Task goal: Reproduce the edit settings given in the material below word for word, and leave the pictures out of your answer.

(Data items)
** Start **

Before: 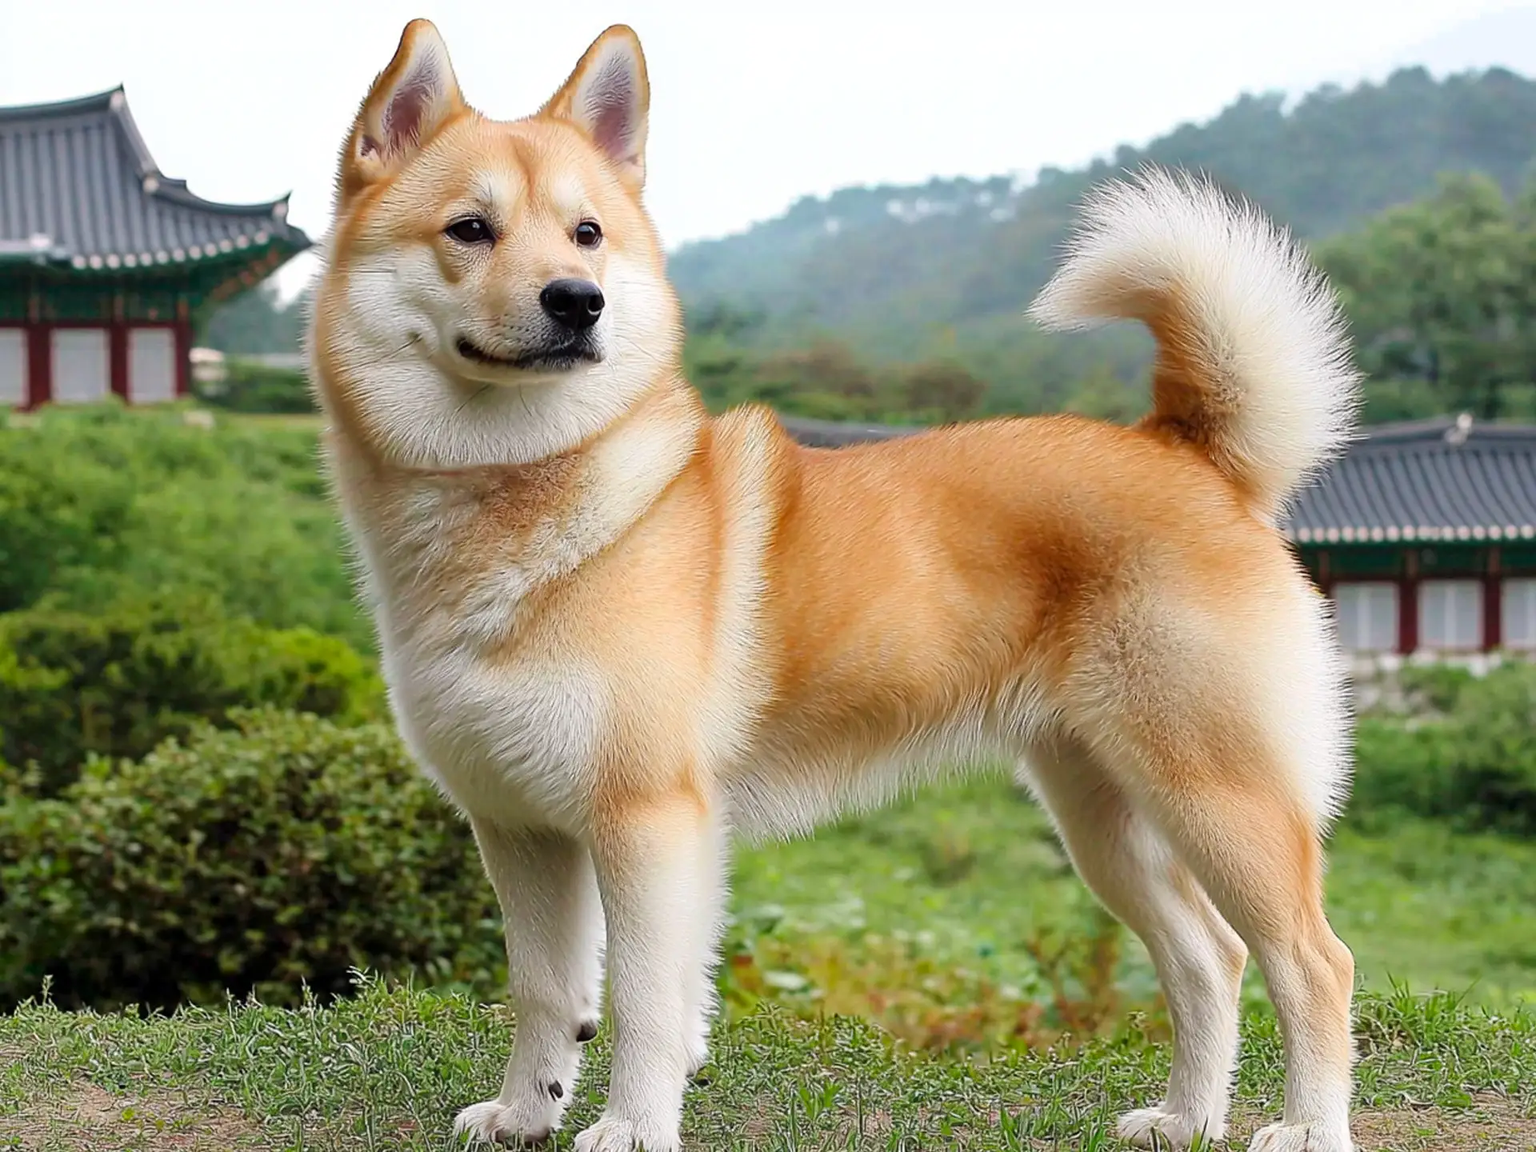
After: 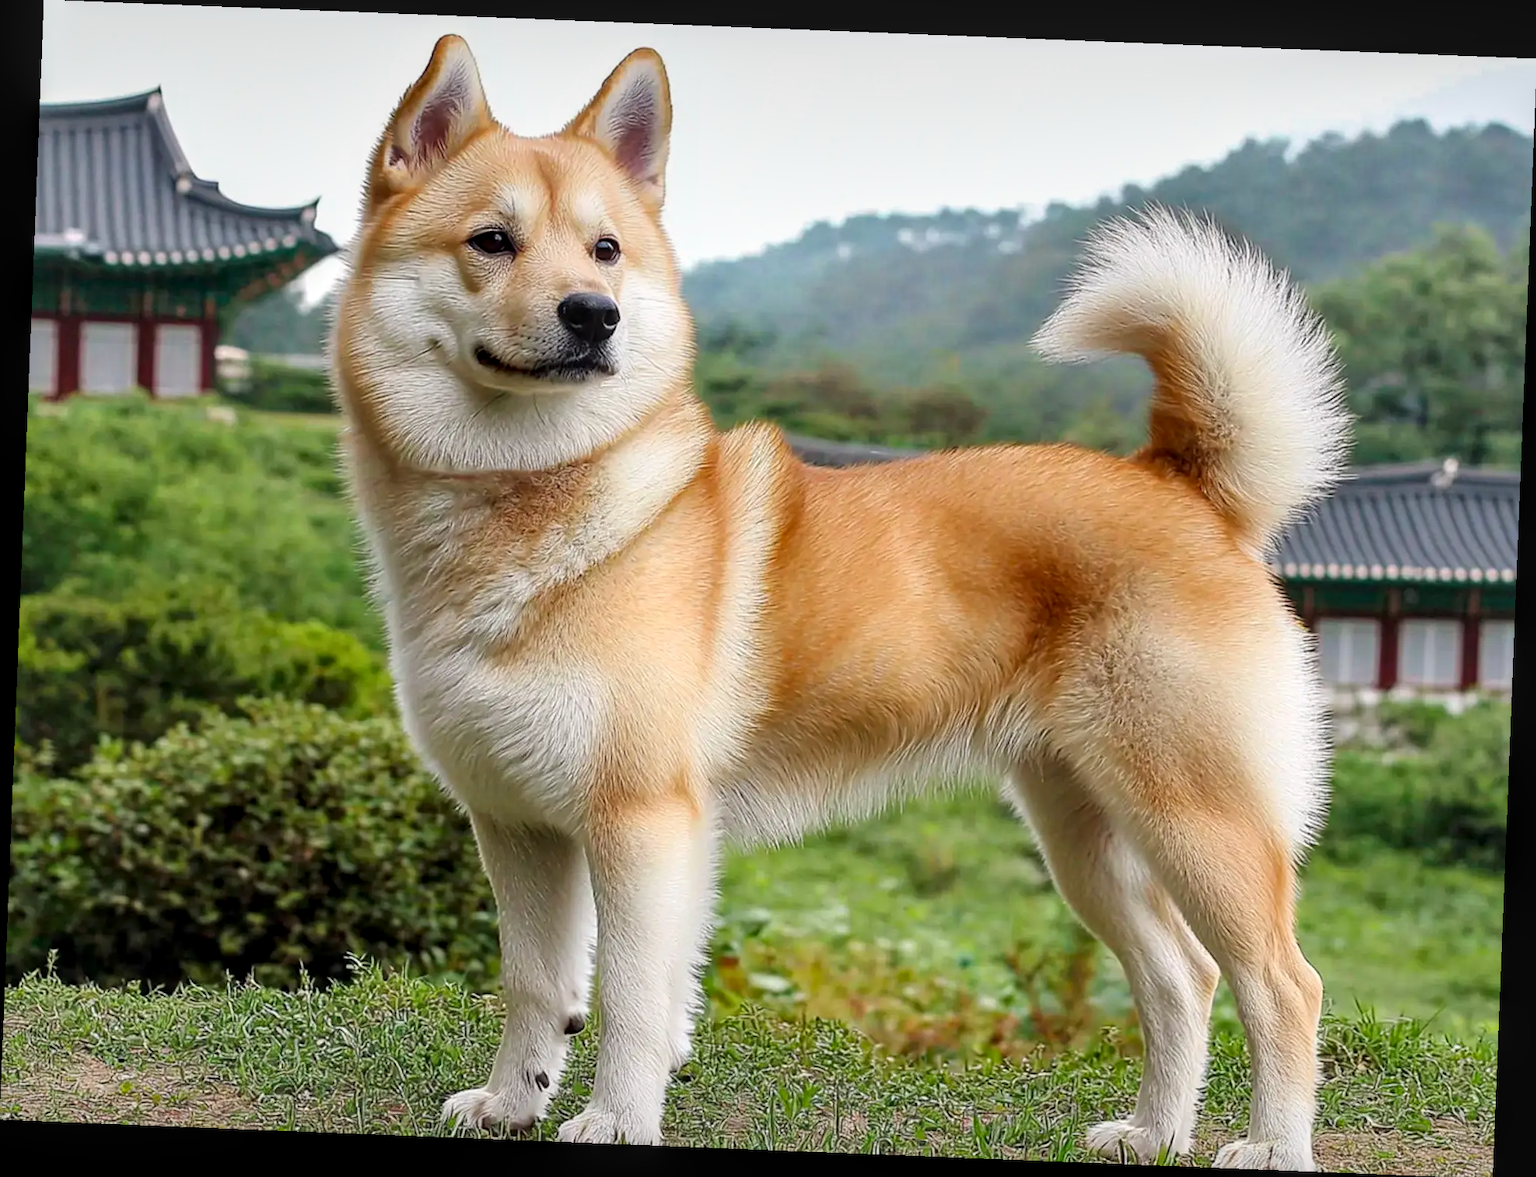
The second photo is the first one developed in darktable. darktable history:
local contrast: on, module defaults
rotate and perspective: rotation 2.27°, automatic cropping off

** End **

Solution:
Before: 
After: 
The second photo is the first one developed in darktable. darktable history:
local contrast: on, module defaults
rotate and perspective: rotation 2.27°, automatic cropping off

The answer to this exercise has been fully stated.